• **Texto selecionado**:
════════════════════

A Casa Branca condenou, esta quinta-feira, 16 de Novembro, a disseminação de vídeos nas redes sociais a louvar um manifesto de teor extremista e anti-semita cuja autoria é atribuída a Osama bin Laden, antigo líder da Al-Qaeda, e que foi originalmente publicado um ano após os atentados terroristas de 11 de Setembro de 2001.
O documento, uma apologia do terrorismo e do massacre de civis norte-americanos, justifica os atentados de Nova Iorque e Washington, D.C. como uma reacção do mundo islâmico à política externa dos Estados Unidos, à ocupação dos territórios palestinianos por Israel e ao alegado apoio ocidental à opressão de comunidades muçulmanas em vários pontos do globo, incluindo na Rússia e em Caxemira. Ao longo da missiva, Bin Laden alude a uma conspiração judaica internacional, entre outras alegações de cariz anti-semita, e condena o estilo de vida “imoral” dos ocidentais à luz de uma visão ultraconservadora do islão.
O Governo norte-americano reagiu de forma veemente, declarando que “não há nenhuma justificação para a divulgação das mentiras repugnantes, odiosas e anti-semitas que o líder da Al-Qaeda difundiu após ter cometido o pior ataque terrorista da história americana”.

════════════════════

• **Instruções**:
1. Transcreva do texto sobre o manifesto de Bin Laden o trecho que vai de "A Casa Branca" até "Setembro de 2001.".
2. Segundo o texto sobre o manifesto de Bin Laden, a que fatores o documento apresenta os atentados como reação do mundo islâmico?

• **Registos listados**:

════════════════════

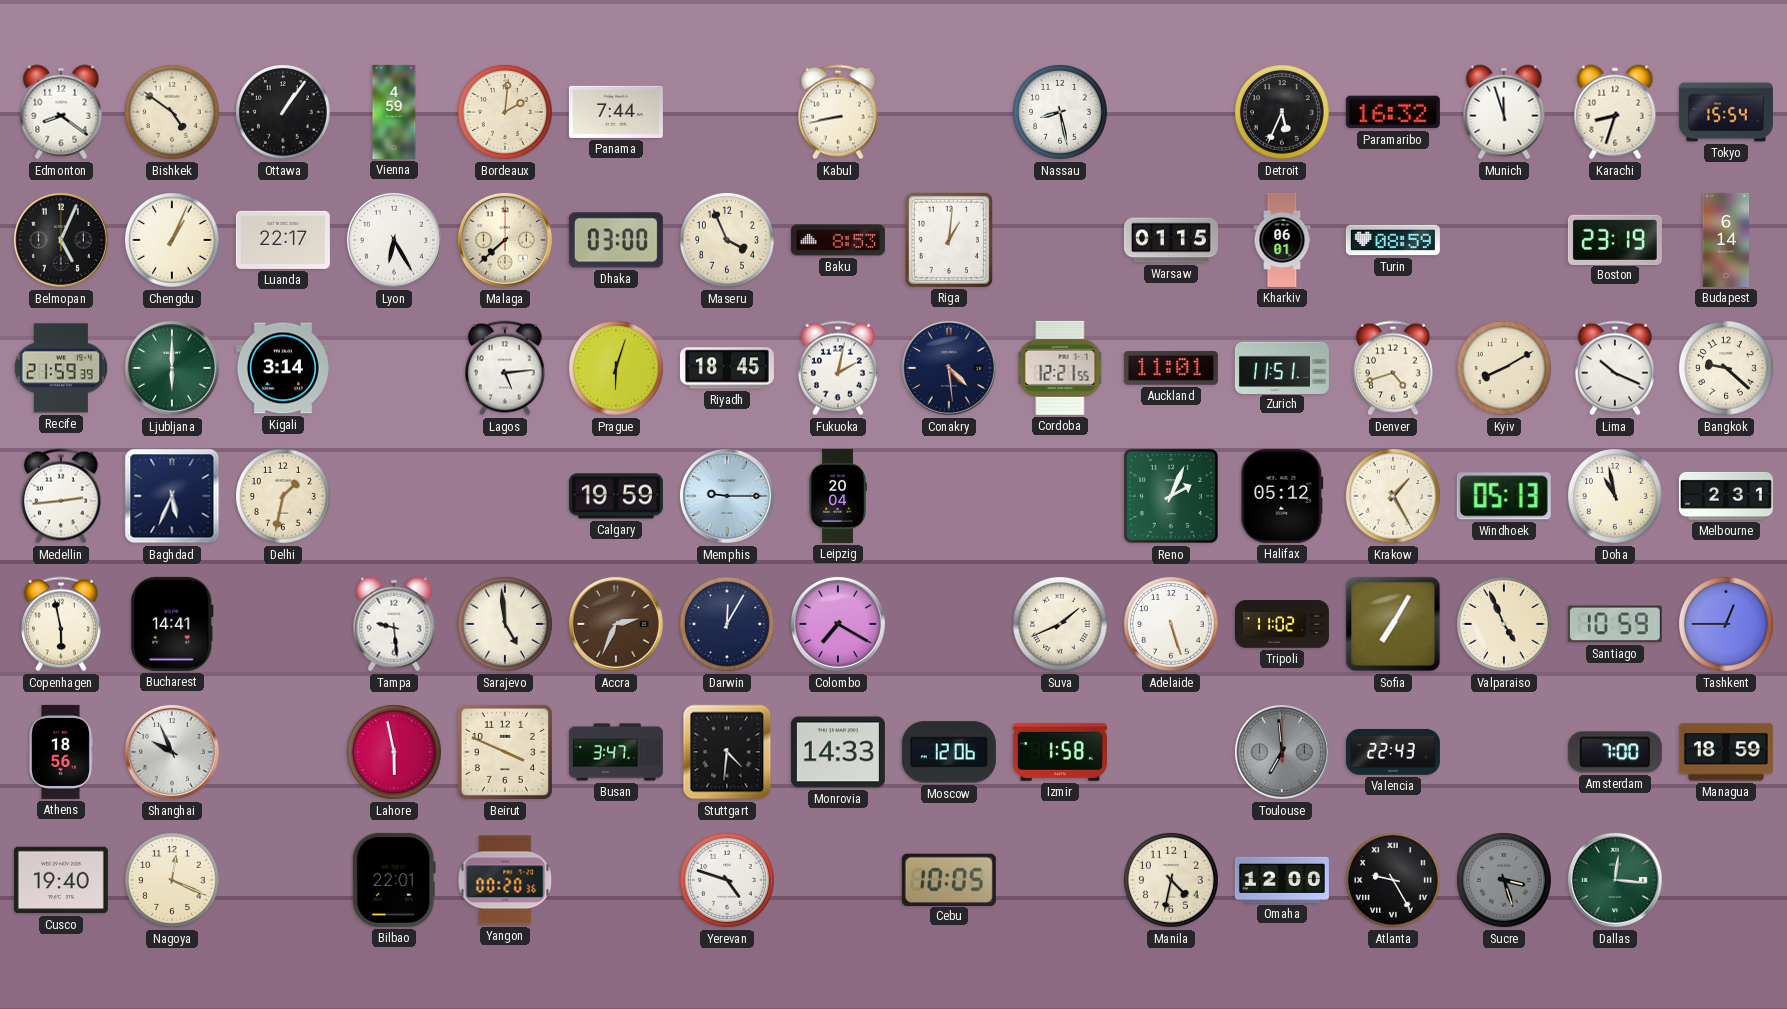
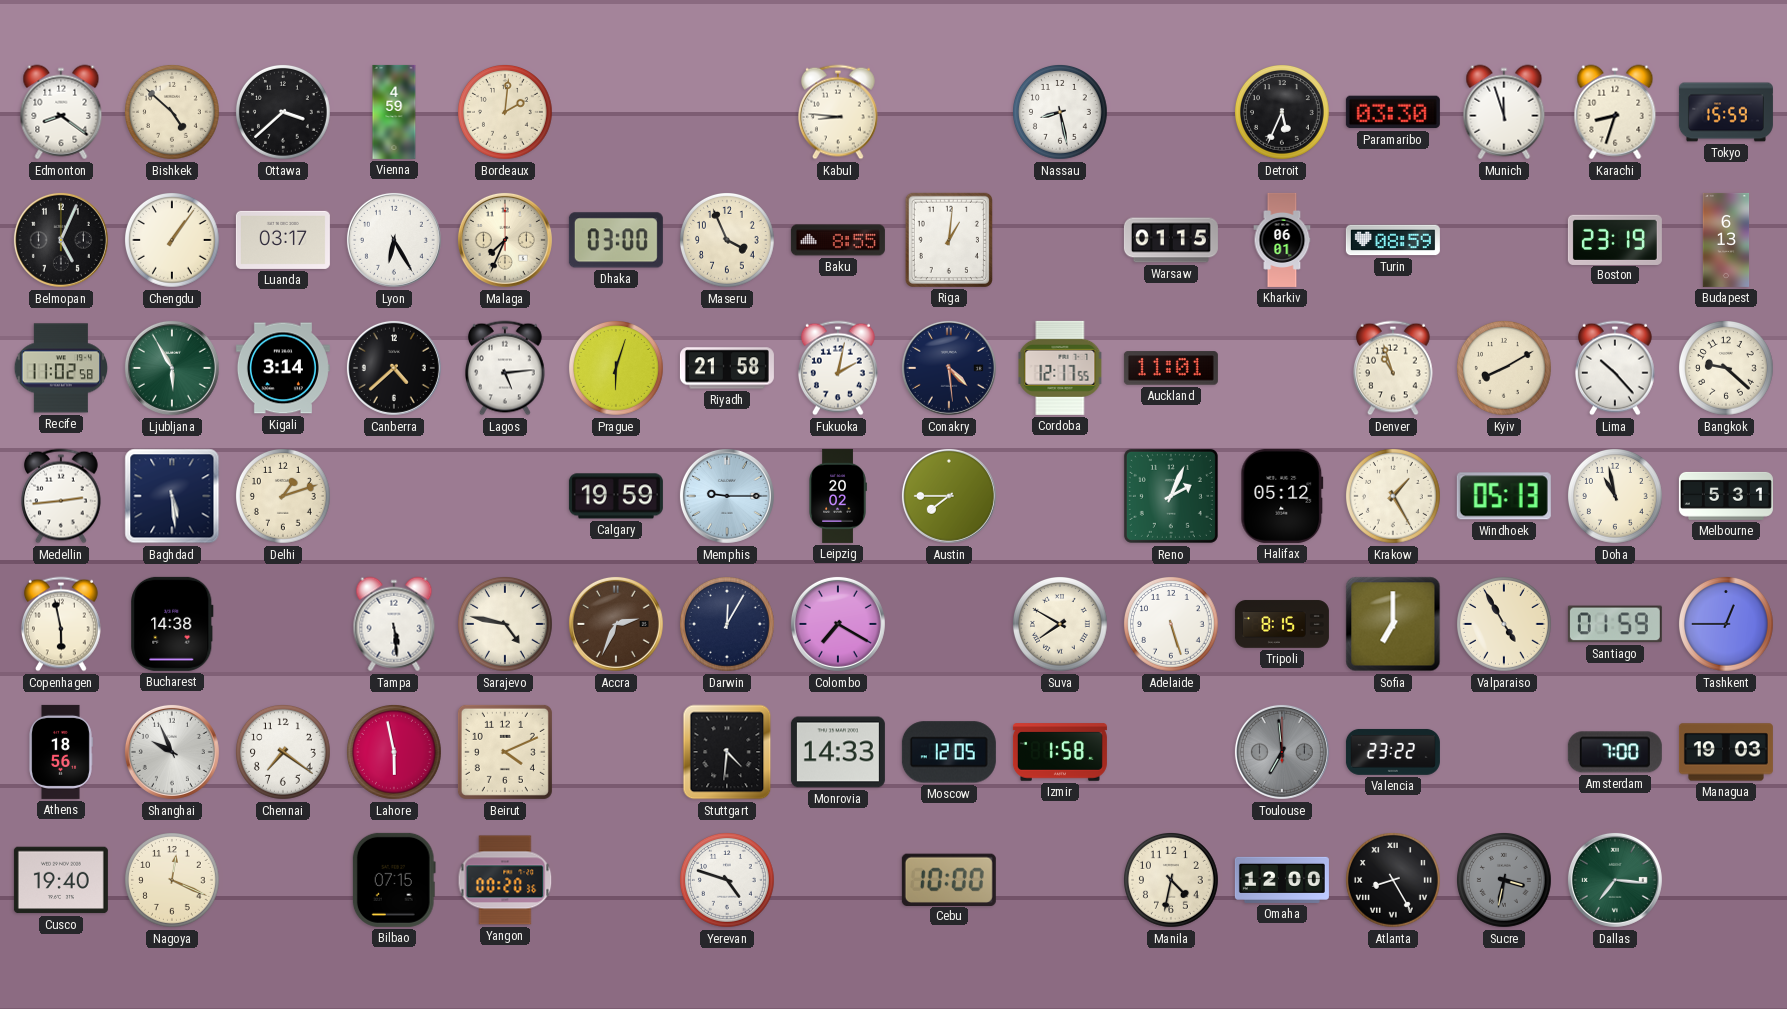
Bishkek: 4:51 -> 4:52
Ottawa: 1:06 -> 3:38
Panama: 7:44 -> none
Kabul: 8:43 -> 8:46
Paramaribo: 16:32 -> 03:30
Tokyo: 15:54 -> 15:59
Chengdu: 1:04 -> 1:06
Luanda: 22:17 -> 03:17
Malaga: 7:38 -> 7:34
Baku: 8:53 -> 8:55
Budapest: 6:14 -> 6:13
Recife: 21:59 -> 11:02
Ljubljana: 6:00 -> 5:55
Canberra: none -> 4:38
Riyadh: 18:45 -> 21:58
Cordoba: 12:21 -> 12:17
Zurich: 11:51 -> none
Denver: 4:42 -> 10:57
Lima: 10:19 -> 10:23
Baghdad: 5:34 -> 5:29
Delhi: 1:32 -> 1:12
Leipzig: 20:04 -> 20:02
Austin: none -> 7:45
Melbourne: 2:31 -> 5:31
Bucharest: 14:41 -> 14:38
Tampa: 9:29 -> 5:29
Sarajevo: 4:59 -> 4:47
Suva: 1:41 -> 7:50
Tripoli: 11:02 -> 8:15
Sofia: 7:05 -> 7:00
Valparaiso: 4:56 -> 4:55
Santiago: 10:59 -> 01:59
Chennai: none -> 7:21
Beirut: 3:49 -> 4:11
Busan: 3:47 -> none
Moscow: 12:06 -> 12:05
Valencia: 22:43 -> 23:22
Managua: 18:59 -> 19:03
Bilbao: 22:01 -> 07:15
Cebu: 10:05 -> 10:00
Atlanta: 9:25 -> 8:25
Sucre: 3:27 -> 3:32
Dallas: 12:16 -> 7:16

════════════════════

• **Soluções**:
1.
A Casa Branca condenou, esta quinta-feira, 16 de Novembro, a disseminação de vídeos nas redes sociais a louvar um manifesto de teor extremista e anti-semita cuja autoria é atribuída a Osama bin Laden, antigo líder da Al-Qaeda, e que foi originalmente publicado um ano após os atentados terroristas de 11 de Setembro de 2001.

2.
- À política externa dos Estados Unidos
- À ocupação dos territórios palestinianos por Israel
- Ao alegado apoio ocidental à opressão de comunidades muçulmanas em vários pontos do globo, incluindo na Rússia e em Caxemira